Written request
Please turn every line of the material below into a Markdown table with two columns, "Row" for the line number and "Entry" for the line itself. Skip any blank lines.

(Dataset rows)
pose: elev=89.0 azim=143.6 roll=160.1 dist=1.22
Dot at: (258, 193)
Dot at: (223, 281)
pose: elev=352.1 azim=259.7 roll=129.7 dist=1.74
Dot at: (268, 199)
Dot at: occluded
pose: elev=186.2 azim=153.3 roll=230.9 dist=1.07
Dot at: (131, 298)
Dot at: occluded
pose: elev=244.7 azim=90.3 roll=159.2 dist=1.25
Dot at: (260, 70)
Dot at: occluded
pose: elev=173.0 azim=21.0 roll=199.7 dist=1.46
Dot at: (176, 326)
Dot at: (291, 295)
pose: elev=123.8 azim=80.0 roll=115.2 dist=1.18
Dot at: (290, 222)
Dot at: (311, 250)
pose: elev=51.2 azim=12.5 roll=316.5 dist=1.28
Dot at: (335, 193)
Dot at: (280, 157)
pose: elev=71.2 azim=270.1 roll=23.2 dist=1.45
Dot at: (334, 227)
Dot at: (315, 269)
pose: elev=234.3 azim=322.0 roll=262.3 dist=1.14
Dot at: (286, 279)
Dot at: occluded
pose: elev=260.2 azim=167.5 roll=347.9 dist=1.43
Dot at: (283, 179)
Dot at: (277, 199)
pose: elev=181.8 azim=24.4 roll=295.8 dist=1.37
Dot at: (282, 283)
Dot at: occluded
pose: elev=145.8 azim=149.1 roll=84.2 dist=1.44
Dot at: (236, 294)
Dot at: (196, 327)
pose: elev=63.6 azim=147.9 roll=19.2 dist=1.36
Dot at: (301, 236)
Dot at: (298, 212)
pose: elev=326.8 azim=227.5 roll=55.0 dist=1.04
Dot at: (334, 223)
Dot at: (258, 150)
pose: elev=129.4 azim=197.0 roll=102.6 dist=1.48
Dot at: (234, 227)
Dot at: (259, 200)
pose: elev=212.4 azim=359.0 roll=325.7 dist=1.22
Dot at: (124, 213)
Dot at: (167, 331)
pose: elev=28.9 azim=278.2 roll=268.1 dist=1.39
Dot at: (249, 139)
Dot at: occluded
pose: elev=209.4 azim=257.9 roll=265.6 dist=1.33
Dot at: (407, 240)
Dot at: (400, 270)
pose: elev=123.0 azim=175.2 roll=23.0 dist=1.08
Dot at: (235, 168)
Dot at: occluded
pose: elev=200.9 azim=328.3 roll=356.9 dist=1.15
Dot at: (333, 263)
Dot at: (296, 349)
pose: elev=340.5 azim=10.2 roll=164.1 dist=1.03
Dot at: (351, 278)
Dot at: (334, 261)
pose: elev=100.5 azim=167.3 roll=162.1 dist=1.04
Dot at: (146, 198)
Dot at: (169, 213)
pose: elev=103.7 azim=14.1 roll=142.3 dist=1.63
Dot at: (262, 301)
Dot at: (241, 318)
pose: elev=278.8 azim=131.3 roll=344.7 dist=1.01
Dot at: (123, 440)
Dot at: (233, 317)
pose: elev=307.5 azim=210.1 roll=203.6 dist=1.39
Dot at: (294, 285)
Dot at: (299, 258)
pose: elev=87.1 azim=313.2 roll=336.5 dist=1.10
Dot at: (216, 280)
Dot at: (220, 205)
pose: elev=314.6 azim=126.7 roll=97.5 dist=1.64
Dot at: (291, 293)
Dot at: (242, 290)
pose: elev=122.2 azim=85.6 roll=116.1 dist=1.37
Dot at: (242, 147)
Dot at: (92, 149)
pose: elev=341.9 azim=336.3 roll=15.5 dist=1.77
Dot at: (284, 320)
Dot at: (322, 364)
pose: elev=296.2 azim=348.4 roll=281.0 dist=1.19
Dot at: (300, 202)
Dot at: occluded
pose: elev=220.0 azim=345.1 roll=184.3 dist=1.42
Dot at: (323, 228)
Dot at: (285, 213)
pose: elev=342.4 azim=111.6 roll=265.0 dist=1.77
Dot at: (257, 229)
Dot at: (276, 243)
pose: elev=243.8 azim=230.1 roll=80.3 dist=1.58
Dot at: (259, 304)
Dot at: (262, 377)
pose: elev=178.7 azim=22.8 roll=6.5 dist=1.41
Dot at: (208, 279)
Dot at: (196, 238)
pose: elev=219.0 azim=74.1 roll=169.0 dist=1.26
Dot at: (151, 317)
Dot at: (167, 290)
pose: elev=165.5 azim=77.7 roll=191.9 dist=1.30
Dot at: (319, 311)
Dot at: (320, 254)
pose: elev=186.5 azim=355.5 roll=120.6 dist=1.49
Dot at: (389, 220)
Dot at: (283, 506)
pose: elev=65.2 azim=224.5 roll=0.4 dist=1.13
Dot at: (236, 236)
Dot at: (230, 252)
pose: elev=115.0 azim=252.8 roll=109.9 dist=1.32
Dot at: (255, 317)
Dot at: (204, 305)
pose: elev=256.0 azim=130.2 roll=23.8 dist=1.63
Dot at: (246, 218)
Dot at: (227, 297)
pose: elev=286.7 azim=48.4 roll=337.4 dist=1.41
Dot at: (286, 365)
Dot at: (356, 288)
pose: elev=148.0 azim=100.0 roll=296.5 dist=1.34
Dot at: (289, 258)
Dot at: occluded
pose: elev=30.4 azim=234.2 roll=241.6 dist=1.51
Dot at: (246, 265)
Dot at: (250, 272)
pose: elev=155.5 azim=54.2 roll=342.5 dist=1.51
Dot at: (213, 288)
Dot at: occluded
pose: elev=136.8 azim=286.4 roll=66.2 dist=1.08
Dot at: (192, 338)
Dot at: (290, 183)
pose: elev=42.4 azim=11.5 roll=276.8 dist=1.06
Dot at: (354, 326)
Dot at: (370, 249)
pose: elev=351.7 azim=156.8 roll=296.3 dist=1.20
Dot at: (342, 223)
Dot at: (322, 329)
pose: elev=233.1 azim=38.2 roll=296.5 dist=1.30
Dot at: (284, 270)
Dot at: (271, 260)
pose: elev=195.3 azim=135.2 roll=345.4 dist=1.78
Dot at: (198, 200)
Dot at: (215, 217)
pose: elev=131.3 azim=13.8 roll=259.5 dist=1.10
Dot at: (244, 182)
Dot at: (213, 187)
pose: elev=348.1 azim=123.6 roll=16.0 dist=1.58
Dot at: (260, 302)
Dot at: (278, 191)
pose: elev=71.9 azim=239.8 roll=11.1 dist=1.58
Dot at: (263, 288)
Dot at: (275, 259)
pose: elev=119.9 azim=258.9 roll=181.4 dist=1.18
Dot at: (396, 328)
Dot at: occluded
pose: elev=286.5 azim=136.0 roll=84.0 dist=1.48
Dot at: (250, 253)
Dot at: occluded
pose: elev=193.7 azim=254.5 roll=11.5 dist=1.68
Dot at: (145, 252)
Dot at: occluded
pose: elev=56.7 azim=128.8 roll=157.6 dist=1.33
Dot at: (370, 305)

Response
| Row | Entry |
|---|---|
| 1 | pose: elev=89.0 azim=143.6 roll=160.1 dist=1.22 |
| 2 | Dot at: (258, 193) |
| 3 | Dot at: (223, 281) |
| 4 | pose: elev=352.1 azim=259.7 roll=129.7 dist=1.74 |
| 5 | Dot at: (268, 199) |
| 6 | Dot at: occluded |
| 7 | pose: elev=186.2 azim=153.3 roll=230.9 dist=1.07 |
| 8 | Dot at: (131, 298) |
| 9 | Dot at: occluded |
| 10 | pose: elev=244.7 azim=90.3 roll=159.2 dist=1.25 |
| 11 | Dot at: (260, 70) |
| 12 | Dot at: occluded |
| 13 | pose: elev=173.0 azim=21.0 roll=199.7 dist=1.46 |
| 14 | Dot at: (176, 326) |
| 15 | Dot at: (291, 295) |
| 16 | pose: elev=123.8 azim=80.0 roll=115.2 dist=1.18 |
| 17 | Dot at: (290, 222) |
| 18 | Dot at: (311, 250) |
| 19 | pose: elev=51.2 azim=12.5 roll=316.5 dist=1.28 |
| 20 | Dot at: (335, 193) |
| 21 | Dot at: (280, 157) |
| 22 | pose: elev=71.2 azim=270.1 roll=23.2 dist=1.45 |
| 23 | Dot at: (334, 227) |
| 24 | Dot at: (315, 269) |
| 25 | pose: elev=234.3 azim=322.0 roll=262.3 dist=1.14 |
| 26 | Dot at: (286, 279) |
| 27 | Dot at: occluded |
| 28 | pose: elev=260.2 azim=167.5 roll=347.9 dist=1.43 |
| 29 | Dot at: (283, 179) |
| 30 | Dot at: (277, 199) |
| 31 | pose: elev=181.8 azim=24.4 roll=295.8 dist=1.37 |
| 32 | Dot at: (282, 283) |
| 33 | Dot at: occluded |
| 34 | pose: elev=145.8 azim=149.1 roll=84.2 dist=1.44 |
| 35 | Dot at: (236, 294) |
| 36 | Dot at: (196, 327) |
| 37 | pose: elev=63.6 azim=147.9 roll=19.2 dist=1.36 |
| 38 | Dot at: (301, 236) |
| 39 | Dot at: (298, 212) |
| 40 | pose: elev=326.8 azim=227.5 roll=55.0 dist=1.04 |
| 41 | Dot at: (334, 223) |
| 42 | Dot at: (258, 150) |
| 43 | pose: elev=129.4 azim=197.0 roll=102.6 dist=1.48 |
| 44 | Dot at: (234, 227) |
| 45 | Dot at: (259, 200) |
| 46 | pose: elev=212.4 azim=359.0 roll=325.7 dist=1.22 |
| 47 | Dot at: (124, 213) |
| 48 | Dot at: (167, 331) |
| 49 | pose: elev=28.9 azim=278.2 roll=268.1 dist=1.39 |
| 50 | Dot at: (249, 139) |
| 51 | Dot at: occluded |
| 52 | pose: elev=209.4 azim=257.9 roll=265.6 dist=1.33 |
| 53 | Dot at: (407, 240) |
| 54 | Dot at: (400, 270) |
| 55 | pose: elev=123.0 azim=175.2 roll=23.0 dist=1.08 |
| 56 | Dot at: (235, 168) |
| 57 | Dot at: occluded |
| 58 | pose: elev=200.9 azim=328.3 roll=356.9 dist=1.15 |
| 59 | Dot at: (333, 263) |
| 60 | Dot at: (296, 349) |
| 61 | pose: elev=340.5 azim=10.2 roll=164.1 dist=1.03 |
| 62 | Dot at: (351, 278) |
| 63 | Dot at: (334, 261) |
| 64 | pose: elev=100.5 azim=167.3 roll=162.1 dist=1.04 |
| 65 | Dot at: (146, 198) |
| 66 | Dot at: (169, 213) |
| 67 | pose: elev=103.7 azim=14.1 roll=142.3 dist=1.63 |
| 68 | Dot at: (262, 301) |
| 69 | Dot at: (241, 318) |
| 70 | pose: elev=278.8 azim=131.3 roll=344.7 dist=1.01 |
| 71 | Dot at: (123, 440) |
| 72 | Dot at: (233, 317) |
| 73 | pose: elev=307.5 azim=210.1 roll=203.6 dist=1.39 |
| 74 | Dot at: (294, 285) |
| 75 | Dot at: (299, 258) |
| 76 | pose: elev=87.1 azim=313.2 roll=336.5 dist=1.10 |
| 77 | Dot at: (216, 280) |
| 78 | Dot at: (220, 205) |
| 79 | pose: elev=314.6 azim=126.7 roll=97.5 dist=1.64 |
| 80 | Dot at: (291, 293) |
| 81 | Dot at: (242, 290) |
| 82 | pose: elev=122.2 azim=85.6 roll=116.1 dist=1.37 |
| 83 | Dot at: (242, 147) |
| 84 | Dot at: (92, 149) |
| 85 | pose: elev=341.9 azim=336.3 roll=15.5 dist=1.77 |
| 86 | Dot at: (284, 320) |
| 87 | Dot at: (322, 364) |
| 88 | pose: elev=296.2 azim=348.4 roll=281.0 dist=1.19 |
| 89 | Dot at: (300, 202) |
| 90 | Dot at: occluded |
| 91 | pose: elev=220.0 azim=345.1 roll=184.3 dist=1.42 |
| 92 | Dot at: (323, 228) |
| 93 | Dot at: (285, 213) |
| 94 | pose: elev=342.4 azim=111.6 roll=265.0 dist=1.77 |
| 95 | Dot at: (257, 229) |
| 96 | Dot at: (276, 243) |
| 97 | pose: elev=243.8 azim=230.1 roll=80.3 dist=1.58 |
| 98 | Dot at: (259, 304) |
| 99 | Dot at: (262, 377) |
| 100 | pose: elev=178.7 azim=22.8 roll=6.5 dist=1.41 |
| 101 | Dot at: (208, 279) |
| 102 | Dot at: (196, 238) |
| 103 | pose: elev=219.0 azim=74.1 roll=169.0 dist=1.26 |
| 104 | Dot at: (151, 317) |
| 105 | Dot at: (167, 290) |
| 106 | pose: elev=165.5 azim=77.7 roll=191.9 dist=1.30 |
| 107 | Dot at: (319, 311) |
| 108 | Dot at: (320, 254) |
| 109 | pose: elev=186.5 azim=355.5 roll=120.6 dist=1.49 |
| 110 | Dot at: (389, 220) |
| 111 | Dot at: (283, 506) |
| 112 | pose: elev=65.2 azim=224.5 roll=0.4 dist=1.13 |
| 113 | Dot at: (236, 236) |
| 114 | Dot at: (230, 252) |
| 115 | pose: elev=115.0 azim=252.8 roll=109.9 dist=1.32 |
| 116 | Dot at: (255, 317) |
| 117 | Dot at: (204, 305) |
| 118 | pose: elev=256.0 azim=130.2 roll=23.8 dist=1.63 |
| 119 | Dot at: (246, 218) |
| 120 | Dot at: (227, 297) |
| 121 | pose: elev=286.7 azim=48.4 roll=337.4 dist=1.41 |
| 122 | Dot at: (286, 365) |
| 123 | Dot at: (356, 288) |
| 124 | pose: elev=148.0 azim=100.0 roll=296.5 dist=1.34 |
| 125 | Dot at: (289, 258) |
| 126 | Dot at: occluded |
| 127 | pose: elev=30.4 azim=234.2 roll=241.6 dist=1.51 |
| 128 | Dot at: (246, 265) |
| 129 | Dot at: (250, 272) |
| 130 | pose: elev=155.5 azim=54.2 roll=342.5 dist=1.51 |
| 131 | Dot at: (213, 288) |
| 132 | Dot at: occluded |
| 133 | pose: elev=136.8 azim=286.4 roll=66.2 dist=1.08 |
| 134 | Dot at: (192, 338) |
| 135 | Dot at: (290, 183) |
| 136 | pose: elev=42.4 azim=11.5 roll=276.8 dist=1.06 |
| 137 | Dot at: (354, 326) |
| 138 | Dot at: (370, 249) |
| 139 | pose: elev=351.7 azim=156.8 roll=296.3 dist=1.20 |
| 140 | Dot at: (342, 223) |
| 141 | Dot at: (322, 329) |
| 142 | pose: elev=233.1 azim=38.2 roll=296.5 dist=1.30 |
| 143 | Dot at: (284, 270) |
| 144 | Dot at: (271, 260) |
| 145 | pose: elev=195.3 azim=135.2 roll=345.4 dist=1.78 |
| 146 | Dot at: (198, 200) |
| 147 | Dot at: (215, 217) |
| 148 | pose: elev=131.3 azim=13.8 roll=259.5 dist=1.10 |
| 149 | Dot at: (244, 182) |
| 150 | Dot at: (213, 187) |
| 151 | pose: elev=348.1 azim=123.6 roll=16.0 dist=1.58 |
| 152 | Dot at: (260, 302) |
| 153 | Dot at: (278, 191) |
| 154 | pose: elev=71.9 azim=239.8 roll=11.1 dist=1.58 |
| 155 | Dot at: (263, 288) |
| 156 | Dot at: (275, 259) |
| 157 | pose: elev=119.9 azim=258.9 roll=181.4 dist=1.18 |
| 158 | Dot at: (396, 328) |
| 159 | Dot at: occluded |
| 160 | pose: elev=286.5 azim=136.0 roll=84.0 dist=1.48 |
| 161 | Dot at: (250, 253) |
| 162 | Dot at: occluded |
| 163 | pose: elev=193.7 azim=254.5 roll=11.5 dist=1.68 |
| 164 | Dot at: (145, 252) |
| 165 | Dot at: occluded |
| 166 | pose: elev=56.7 azim=128.8 roll=157.6 dist=1.33 |
| 167 | Dot at: (370, 305) |